---------- Lesetext

# nach treiber install fährt rechner nicht mehr hoch!



## Zotti (2. Mai 2008)

hallo.

ich habe folgendes problem!!!

meine alte grafikkarte ist kaputt gegangen, und ich habe mir eine neuegekauft.. eine nvidia 8600gt unter windows vista.
ich starte den pc, und es wird der standard vga treiber installiert, und alles klappt.. ausser zocken natütlich.
so jetzt installiere ich den nvidia treiber, und danach muss ich ja den rechner neu starten.
aber beim neustart kommt der ladebildschirm von vista, dann wird das bild schwarz und es tut sich nichts mehr.
deinstalliere ich den treiber und nehme den standard vga treiber fährt der rechner auch wieder hoch.
nur sobald ich den nvidia treiber installiere klappt es nicht mehr.
an der gk kann es nicht liegen, habe es mit mehreren probiert.
kann mir da vielleicht jemand helfen?


----------



## Independent (2. Mai 2008)

Was hastn fürn Mainboard? Mach mal erst Mainboard Update und installiere danach den Graka-Treiber.
Edit: Deine alte Graka....war die AGP oder PCI? Und was ist die neue?


----------



## Zotti (2. Mai 2008)

Independent schrieb:


> Was hastn fürn Mainboard? Mach mal erst Mainboard Update und installiere danach den Graka-Treiber.
> Edit: Deine alte Graka....war die AGP oder PCI? Und was ist die neue?



pci-e!!! alle beide die alte und neue.
hab ein msi mainboard, dafür gibt es kein update.... glaube das irgendwas defekt ist!


----------



## Hérault (2. Mai 2008)

Independent schrieb:


> Was hastn fürn Mainboard? Mach mal erst Mainboard Update und installiere danach den Graka-Treiber.
> Edit: Deine alte Graka....war die AGP oder PCI? Und was ist die neue?



Von übereiligen Updates solcher Art rate ich erst einmal ab...Das kann zu irreparablen Fehlern führen! Ich weiß ja nicht, inwieweit du dich PC-technisch auskennst!? Hört sich auf jeden Fall fast so an, als würde sich da irgendetwas mit deinem Vista beißen, was ja nun wirklich niemanden verwundern würde oder..?!  


			Dieser Inhalt steht nur eingeloggten Mitgliedern zur Verfügung.


----------



## Independent (2. Mai 2008)

Es kam schon vor das die neue 8er Nvidia Reihe bei "älteren" Mainboards mit den Treibern Probleme hatte.

--------------------
---------- Bereitgestellte Angaben

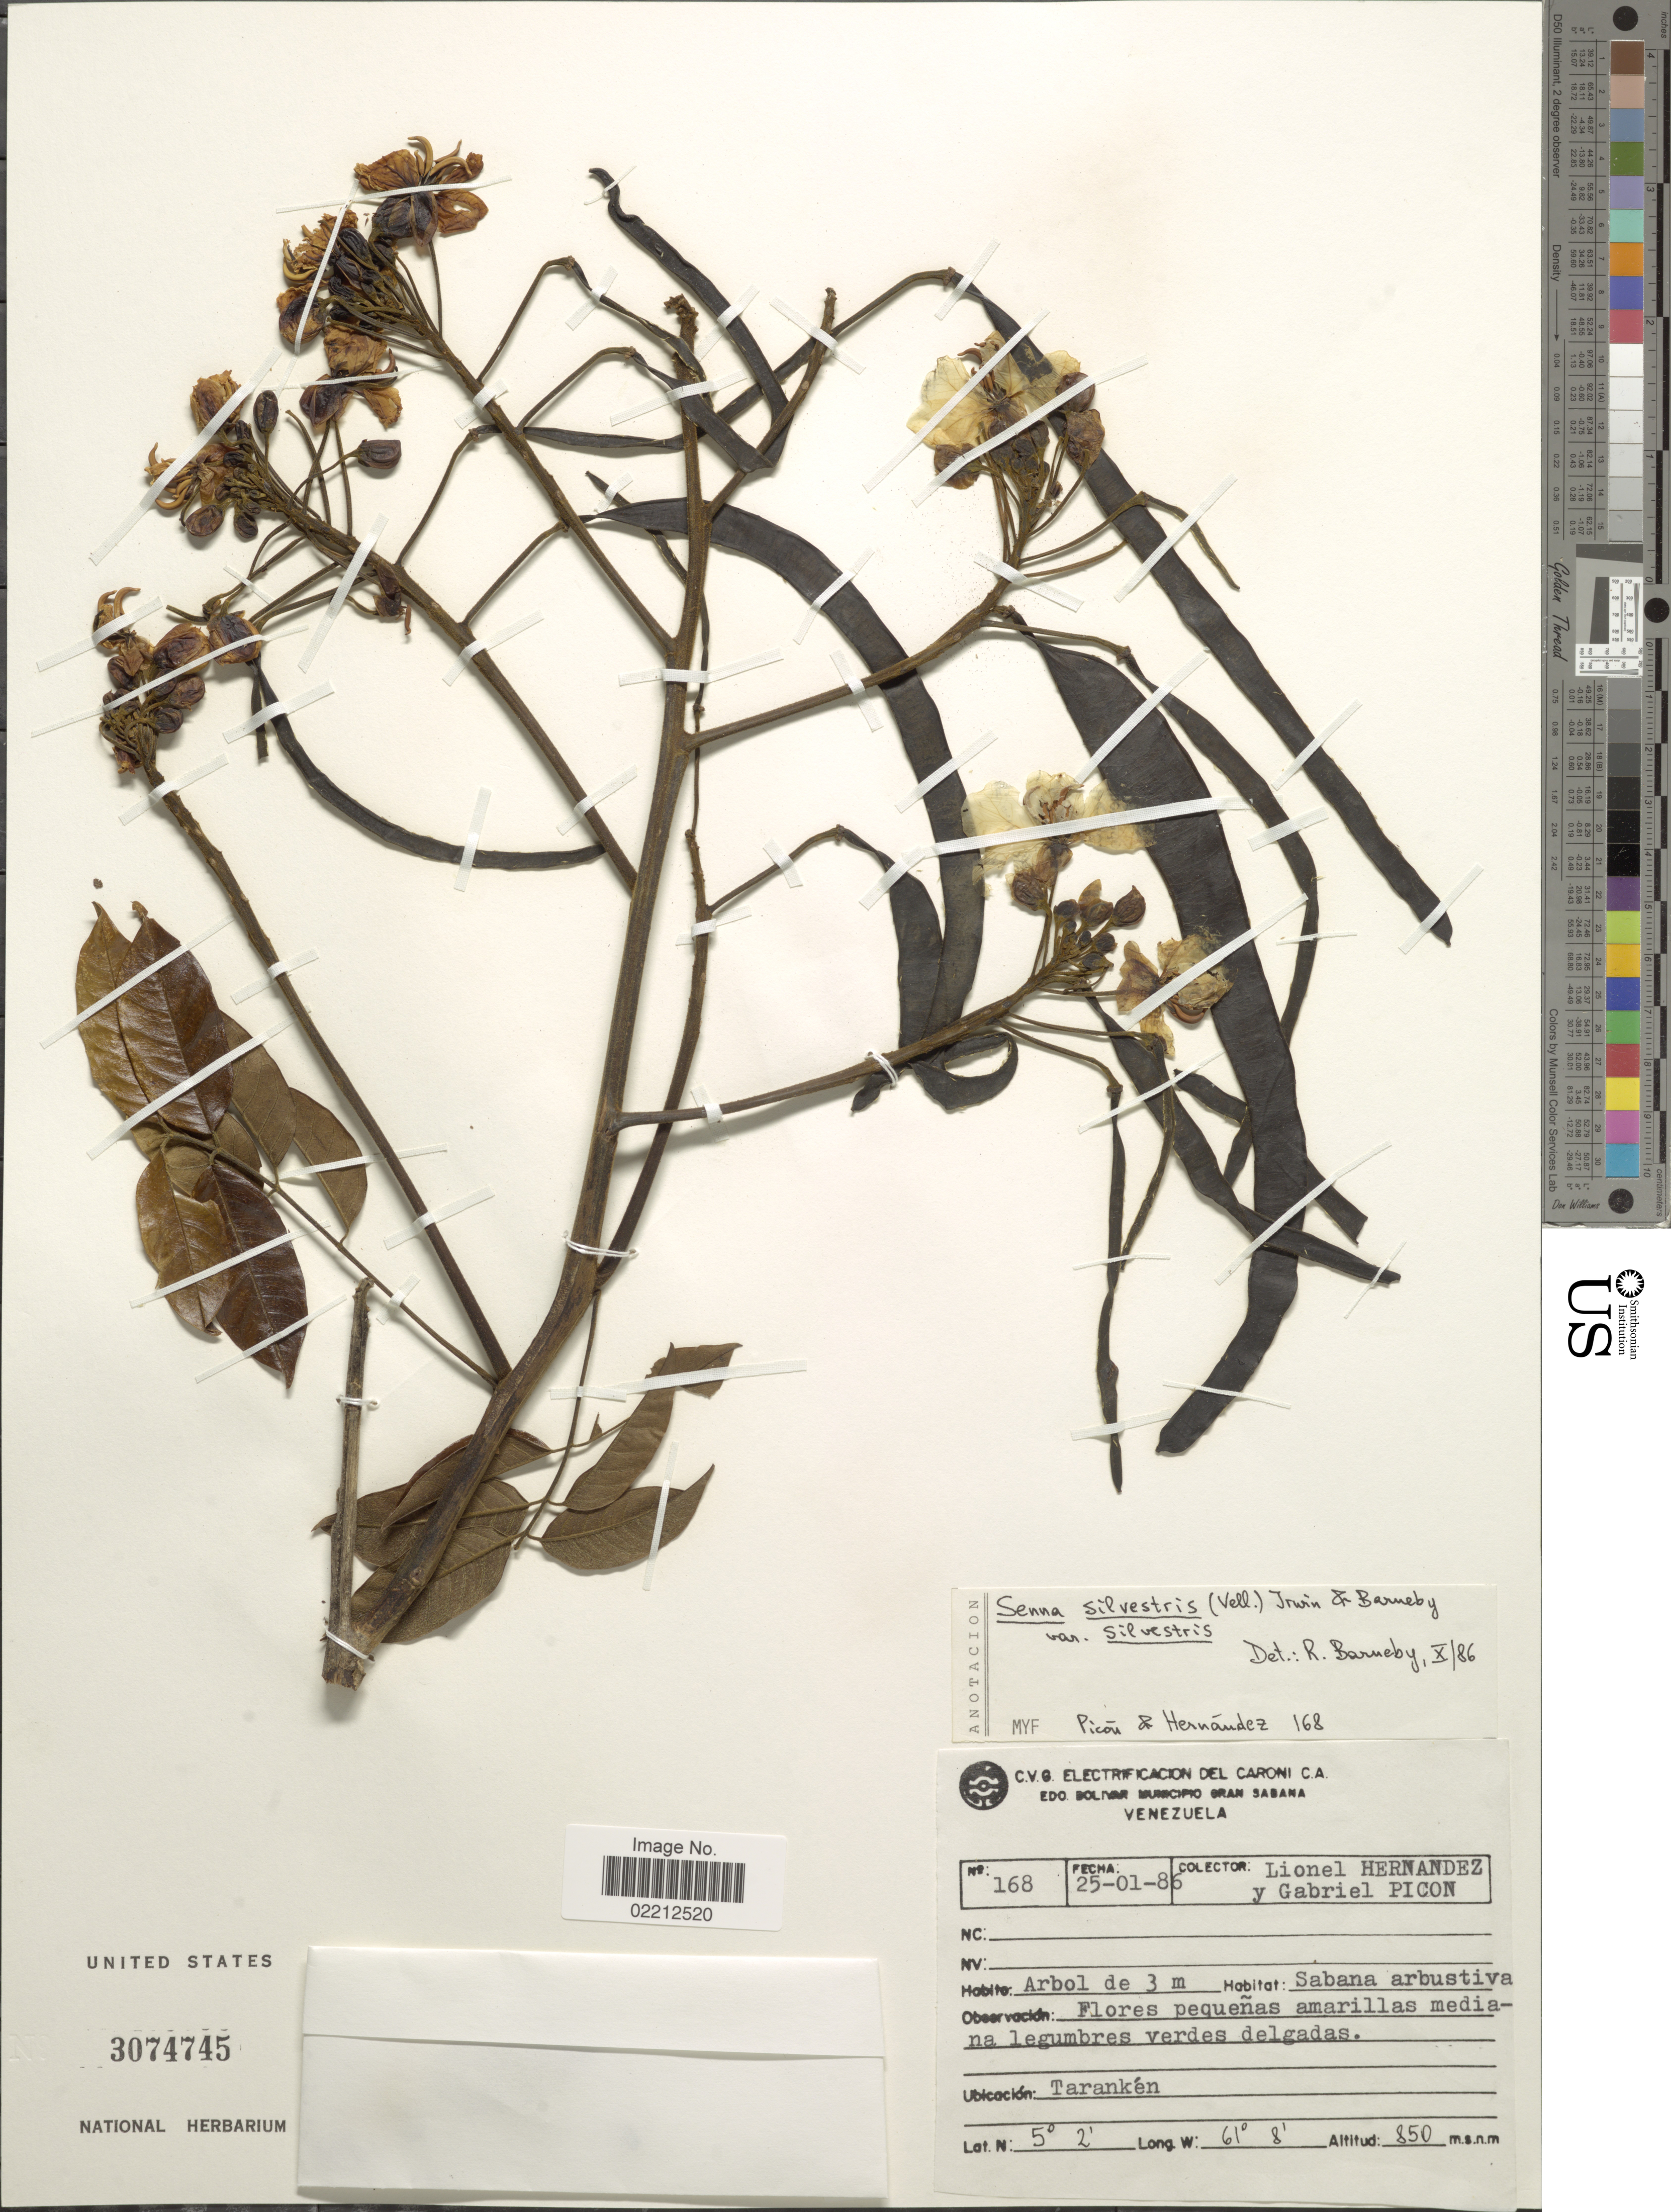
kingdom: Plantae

--------------------

** Aufgaben **
(a) Ändere im Forenthread den Abschnitt, der mit den Worten "ich starte den" beginnt und nach "es nicht mehr." endet: Gib ihn erneut wieder und setze dabei überall "computer" an die Stelle von "rechner".
(b) Beantworte anhand des Forenthreads die folgenden Fragen.
(i) Welche Grafikkarte hat sich der Fragesteller neu gekauft?
(ii) Welchen Anschluss haben laut dem Fragesteller die alte und die neue Grafikkarte?
(iii) Von welchem Hersteller stammt das Mainboard des Fragestellers?

** Lösungen **
(a)
ich starte den pc, und es wird der standard vga treiber installiert, und alles klappt.. ausser zocken natütlich.
so jetzt installiere ich den nvidia treiber, und danach muss ich ja den computer neu starten.
aber beim neustart kommt der ladebildschirm von vista, dann wird das bild schwarz und es tut sich nichts mehr.
deinstalliere ich den treiber und nehme den standard vga treiber fährt der computer auch wieder hoch.
nur sobald ich den nvidia treiber installiere klappt es nicht mehr.

(b)
(i) Er hat sich eine Nvidia 8600 GT gekauft.
(ii) Beide Grafikkarten haben einen PCI-E-Anschluss.
(iii) Das Mainboard stammt von MSI.